Put Some Raki on It

June 22, 2013

The first week of excavation is already complete and I can’t believe it!  The week has flown by on dust-covered wings.  I’m in a small group of five with two trench supervisors, both of whom are pretty cool.  So far we’ve moved a ton of dirt and found some cool stuff!  The area we are digging in has never been excavated before, which is pretty exciting because we have no idea what we might be uncovering.  The area is so exciting that we’ve even extended the trench and the site director visited our trench twice in two days.  Apparently that’s something.  It’s a huge excavation project, so I’m assuming he’s a busy man. 

All this digging has made me extremely dirty and very sore.  I’m washing my clothes out on a daily basis and the amount of dirt I rinse out of them could fill a bucket.  It’s gross, but it’s a testament to the amount of dirt we’re moving.  Yesterday one of the guys in my trench and I went through 40cm of a 4x2m trench.  We’re crazy pick axing machines!  Yesterday we discovered that we have the same birthday, so it must have something to do with our Roman strength (April 21 = the mythical foundation date of Rome… and therefore people born on that day are born with the strength of a Roman soldier, I’ve decided).  Lots of digging yields lots of soreness, especially since I haven’t excavated in a few years and basically sat on my bum all year studying so I could get decent grades in my MA program.  On the upside of all the soreness, I can already see the muscles popping out again.  Hello little friends, how I have missed you!  It’s amazing the horrors that grad school does to your body, and the wonders that archaeology does to your body.  At least one makes up for the other.
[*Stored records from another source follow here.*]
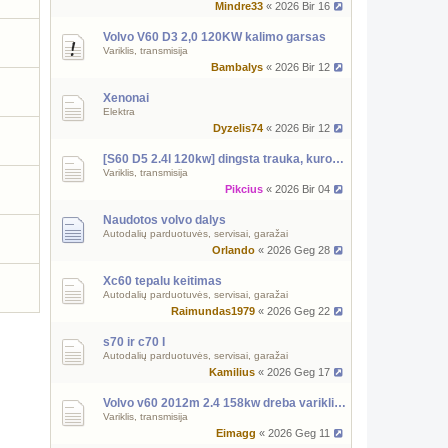
Mindre33
« 2026 Bir 16
Volvo V60 D3 2,0 120KW kalimo garsas
Variklis, transmisija
Bambalys
« 2026 Bir 12
Xenonai
Elektra
Dyzelis74
« 2026 Bir 12
[S60 D5 2.4l 120kw] dingsta trauka, kuro slėgio reguliatorius
Variklis, transmisija
Pikcius
« 2026 Bir 04
Naudotos volvo dalys
Autodalių parduotuvės, servisai, garažai
Orlando
« 2026 Geg 28
Xc60 tepalu keitimas
Autodalių parduotuvės, servisai, garažai
Raimundas1979
« 2026 Geg 22
s70 ir c70 I
Autodalių parduotuvės, servisai, garažai
Kamilius
« 2026 Geg 17
Volvo v60 2012m 2.4 158kw dreba variklis, zvakes klaida?
Variklis, transmisija
Eimagg
« 2026 Geg 11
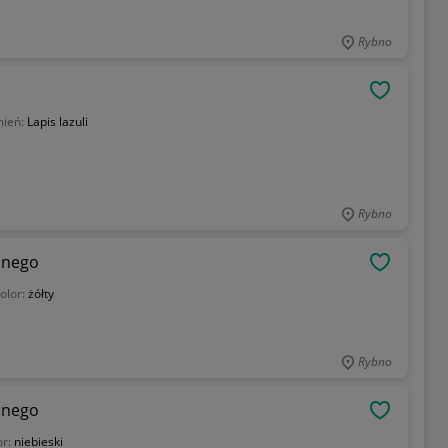
Rybno
OBSERWU
ień:
Lapis lazuli
Rybno
lnego
OBSERWU
olor:
żółty
Rybno
lnego
OBSERWU
or:
niebieski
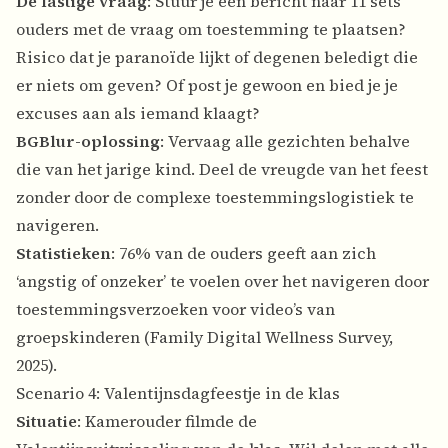
De lastige vraag
: Stuur je een bericht naar 11 sets
ouders met de vraag om toestemming te plaatsen?
Risico dat je paranoïde lijkt of degenen beledigt die
er niets om geven? Of post je gewoon en bied je je
excuses aan als iemand klaagt?
BGBlur-oplossing
: Vervaag alle gezichten behalve
die van het jarige kind. Deel de vreugde van het feest
zonder door de complexe toestemmingslogistiek te
navigeren.
Statistieken
: 76% van de ouders geeft aan zich
‘angstig of onzeker’ te voelen over het navigeren door
toestemmingsverzoeken voor video’s van
groepskinderen (Family Digital Wellness Survey,
2025).
Scenario 4: Valentijnsdagfeestje in de klas
Situatie
: Kamerouder filmde de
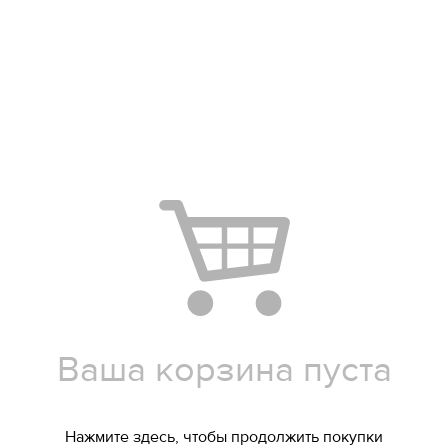
Ваша корзина пуста
Нажмите здесь
, чтобы продолжить покупки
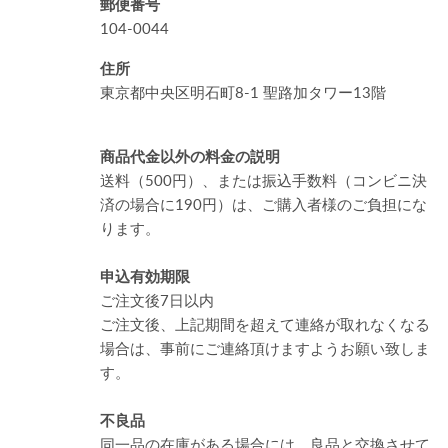
郵便番号
104-0044
住所
東京都中央区明石町8-1 聖路加タワー13階
商品代金以外の料金の説明
送料（500円）、または振込手数料（コンビニ決
済の場合に190円）は、ご購入者様のご負担にな
ります。
申込有効期限
ご注文後7日以内
ご注文後、上記期間を超えて連絡が取れなくなる
場合は、事前にご連絡頂けますようお願い致しま
す。
不良品
同一品の在庫がある場合には、良品と交換させて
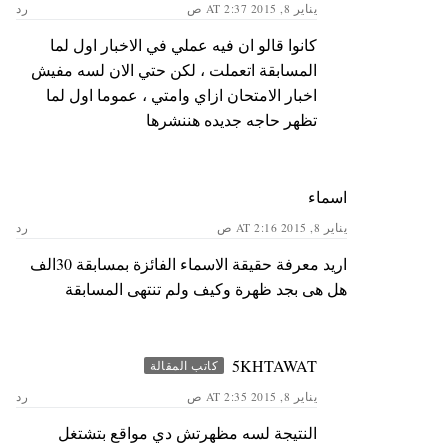
يناير 8, 2015 AT 2:37 ص
رد
كانوا قالو ان فيه عملي في الاخبار اول لما
المسابقة اتعملت ، لكن حتي الان لسه مفيش
اخبار الامتحان ازاي وامتي ، عموما اول لما
تظهر حاجه جديده هننشرها
اسماء
يناير 8, 2015 AT 2:16 ص
رد
اريد معرفة حقيقة الاسماء الفائزة بمسابقة 30الف
هل هى بجد ظهرة وكيف ولم تنتهى المسابقة
5KHTAWAT
كاتب المقالة
يناير 8, 2015 AT 2:35 ص
رد
النتيجة لسه مظهرتش دي مواقع بتشتغل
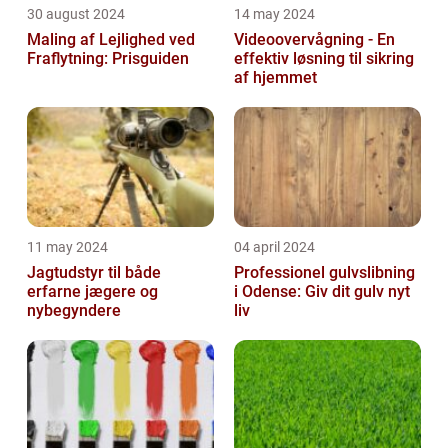
30 august 2024
14 may 2024
Maling af Lejlighed ved
Videoovervågning - En
Fraflytning: Prisguiden
effektiv løsning til sikring
af hjemmet
11 may 2024
04 april 2024
Jagtudstyr til både
Professionel gulvslibning
erfarne jægere og
i Odense: Giv dit gulv nyt
nybegyndere
liv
Another lovely benefit of excavating (and sometimes just being outside in general for me) are the mosquito bites and other various bug bites.  For some reason bugs just love me and I seem to get attacked on a routine basis.  Like my grandma says, I have “sweet blood.”  I’ve tried all sorts of things to keep the bites to a minimum, but not much seems to be working.  The most interesting advice I’ve gotten thus far has been to 1. Drink raki, and 2. Put raki on my mosquito bites.  Raki is a magical clear alcohol in Greece that looks harmless but tastes and feels like gasoline as it goes down.  Most families in this region make their own and it’s a favorite pastime of restaurant owners to dole out several shots of raki at dinner.  It’s rude to refuse it, too, so that makes it especially dangerous.  Apparently you can also pour this stuff into a cut and it will act as an antiseptic.  Anyway, if you drink raki apparently you don’t get assaulted by mosquitoes while you sleep.  And if you put it on your bites they will stop itching and magically go away.  I’m skeptical but it seems to be a popular opinion among trench supervisors, so I guess it’s worth a try.  Now to find some raki… shouldn’t be too challenging.

I keep hearing other uses for this magical substance.  I’m starting to think that it’s the real Greek equivalent of Windex in My Big Fat Greek Wedding.  Got a mosquito bite?  Put some Windex on it!  Don’t want to get eaten alive by mosquitoes?  Drink some… Windex?  Okay, well maybe raki is a little more versatile than Windex, but the universality of both substances is pretty dang similar.  Maybe they wash their windows with raki here… I’ll have to investigate.  Testing out the various raki hypotheses tonight ;).